Query data formatting to map onto a reference

Hey scvi-tools team!

I was wondering what the requirements are on the query AnnData object for prepare_query_anndata(). The documentation just says the query object should be:

organized in the same way as data used to train model

but it’s not clear what exactly this means. Looking at the code I guess that query_data.layers['counts'] is not supported even if the model was trained from an AnnData object that has the count data stored in a layer? I guess this might be reformatted in setup_anndata for the original model training? Also, does organizing both objects in the same way mean also that query_data.var and query_data.obs needs to be consistent?

So for each kwarg used in the setup_anndata method for the original training data, your query data should have the corresponding data under those keys. E.g. if your count data was stored in .layers['counts'] originally, then it should be stored there for the query data as well. The reformatting that setup_anndata did on the original data will be repeated on the query data. While the query_data.var should match, the query_data.obs can be different (which I assume would be the case most of the time).

Thanks a lot @Justin_Hong! I think I found a bug or an incompatibility between query data prepping functions that I reported here.

Is there a way to only load the reference model schema from the model file without having to load the reference data?
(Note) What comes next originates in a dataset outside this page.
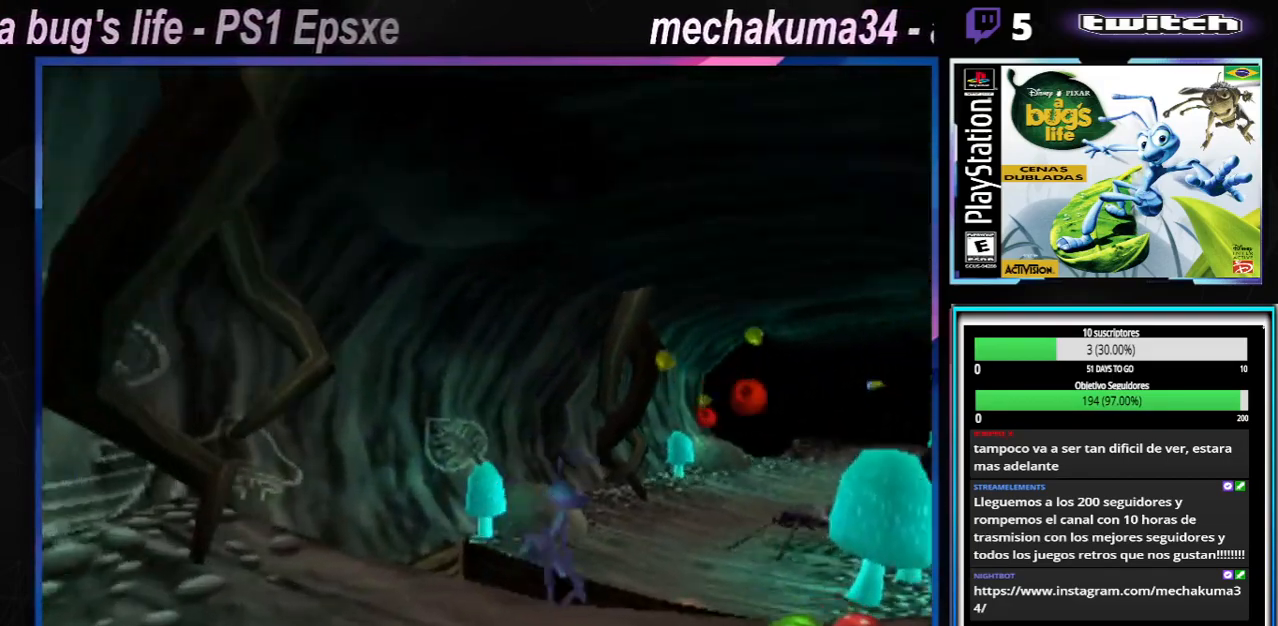
{"buttons": ["A", "X"], "left_stick": "up-right", "right_stick": "center", "events": [[117, "A", "up"], [117, "X", "up"], [151, "left_stick", "up-right"], [201, "A", "down"], [201, "X", "down"], [384, "X", "up"], [401, "A", "up"], [468, "A", "down"], [468, "X", "down"]]}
Then one could prep the query data depending on the model attributes. I guess this would be achievable by exposing the _get_loaded_data() function that is defined in _archesmixin.py. Otherwise I only see model load functions that require also loading the anndata object.

1 Like

Thanks for filing that issue! I’ll take a look an respond on it.

While it isn’t as extensive as the view_anndata_setup method, there is a static method on every model class called view_setup_args which tells you which kwargs were used to call setup_anndata on a model. This can be done without loading the data. Does this address your problem?

1 Like